**Document excerpt**
##########
Great Migrations

Mar 3, 2021

During our recent arctic blast, robins appeared everywhere.

It seemed odd to spot a harbinger of spring in below-zero temperatures, so I looked into why I might be seeing flocks in the winter. Maybe it was the stir craziness that I was experiencing, but I went down a bit of a robin rabbit hole. Turns out not all robins have the same migration patterns, and some don’t migrate at all. 

I found a study in the Wilson Journal of Ornithology that followed the migrations of seven individual robins using archival GPS tags.  Four birds were captured in Denali National Park and Preserve in Alaska. They wintered in Texas, Nebraska, Oklahoma, and Montana, traveling up to 4,500 km from their original location. Another robin migrated from Amherst, MA to South Carolina, over 1200 km from the capture location. But two were like, “Nah, we’re good” and stayed within 6 km of their Washington, D.C. capture location. Ecological and physiological pressures seem to dictate migration patterns. 

Migrations are part of the human experience as well. While human migration is often viewed as a political problem, it is no less dependent upon the biological and ecological pressures that determine the travel of our beloved robins. The robins flocking in my Nandina bush put me in mind of Mohsin Hamid’s Exit West, a brilliant novel that explores human migration and presents it as an essential and ever-present part of our history. The novel uses magical realism as a way to imagine migration in a new way. Rather than crossing deserts or oceans, Hamid’s migrants go through portals—literally doors—into a new environment. 

The novel begins in an unnamed city where two young lovers, Saeed and Nadia, experience the creeping-in of war into their daily lives. They decide to migrate while Saeed’s parents decide to remain. We follow the couple’s physical and psychological journeys as they travel across the globe first to Greece, then England, and finally to northern California. 

Nadia is one of my favorite characters in literature. She is resilient, strong, and adaptable. She is everything I want to be and discovered I wasn’t during the recent cold snap. Like our robin friends, Nadia will thrive in her new environment. If you loved Exit West as much as I did, you’ll be thrilled to learn that the Obamas are producing a movie adaptation for Netflix starring Riz Ahmed.
##########
**Information**

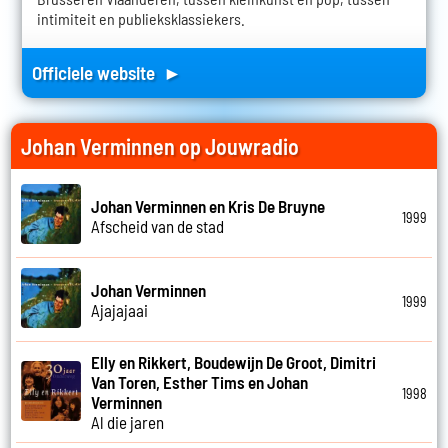
intimiteit en publieksklassiekers.
Officiele website ►
Johan Verminnen op Jouwradio
Johan Verminnen en Kris De Bruyne
1999
Afscheid van de stad
Johan Verminnen
1999
Ajajajaai
Elly en Rikkert, Boudewijn De Groot, Dimitri
Van Toren, Esther Tims en Johan
1998
Verminnen
Al die jaren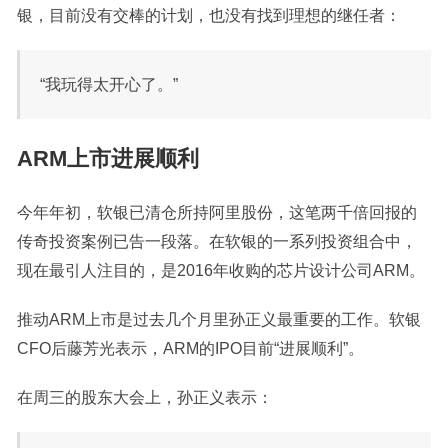
银，目前没有交棒的计划，也没有找到理想的继任者：
“我玩得太开心了。”
ARM上市进展顺利
今年年初，软银已清仓所持阿里股份，这笔两千倍回报的
传奇投资案例已告一段落。在软银的一系列投资组合中，
现在最引人注目的，是2016年收购的芯片设计公司ARM。
推动ARM上市是过去几个月里孙正义最重要的工作。软银
CFO后藤芳光表示，ARM的IPO目前“进展顺利”。
在周三的股东大会上，孙正义
表示：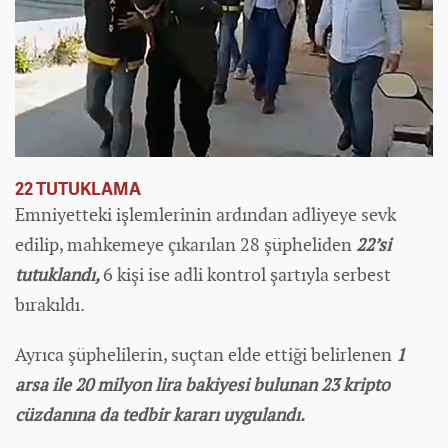
22 TUTUKLAMA
Emniyetteki işlemlerinin ardından adliyeye sevk
edilip, mahkemeye çıkarılan 28 şüpheliden
22’si
tutuklandı,
6 kişi ise adli kontrol şartıyla serbest
bırakıldı.
Ayrıca şüphelilerin, suçtan elde ettiği belirlenen
1
arsa ile 20 milyon lira bakiyesi bulunan 23 kripto
cüzdanına da tedbir kararı uygulandı.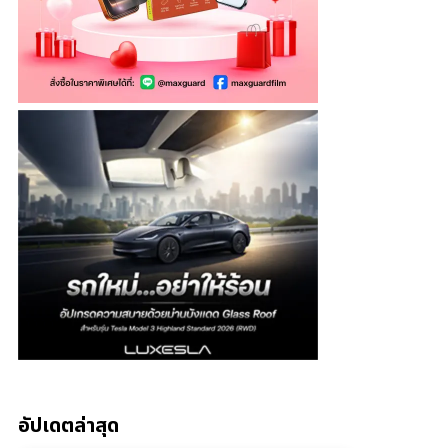
อัปเดตล่าสุด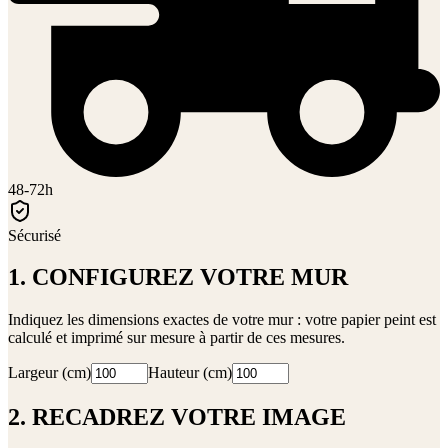
48-72h
Sécurisé
1. CONFIGUREZ VOTRE MUR
Indiquez les dimensions exactes de votre mur : votre papier peint est
calculé et imprimé sur mesure à partir de ces mesures.
Largeur (cm)
Hauteur (cm)
2. RECADREZ VOTRE IMAGE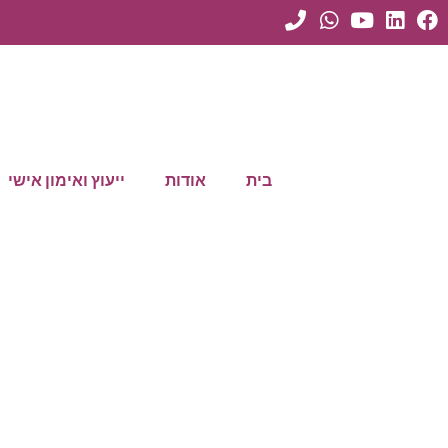
בית
אודות
ייעוץ ואימון אישי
##########
**Tasks and exercises**
a) Could you output the passage of the robin migration post from "Migrations are part" to "a new environment.", copied word for word?
b) In the robin migration post, why did the author start looking into robin migration? Answer in one to three sentences.

**Solutions**
a)
Migrations are part of the human experience as well. While human migration is often viewed as a political problem, it is no less dependent upon the biological and ecological pressures that determine the travel of our beloved robins. The robins flocking in my Nandina bush put me in mind of Mohsin Hamid’s Exit West, a brilliant novel that explores human migration and presents it as an essential and ever-present part of our history. The novel uses magical realism as a way to imagine migration in a new way. Rather than crossing deserts or oceans, Hamid’s migrants go through portals—literally doors—into a new environment.

b) During the arctic blast, robins showed up everywhere, and it seemed odd to see a harbinger of spring in below-zero temperatures. That led the author to look into why flocks might appear in winter.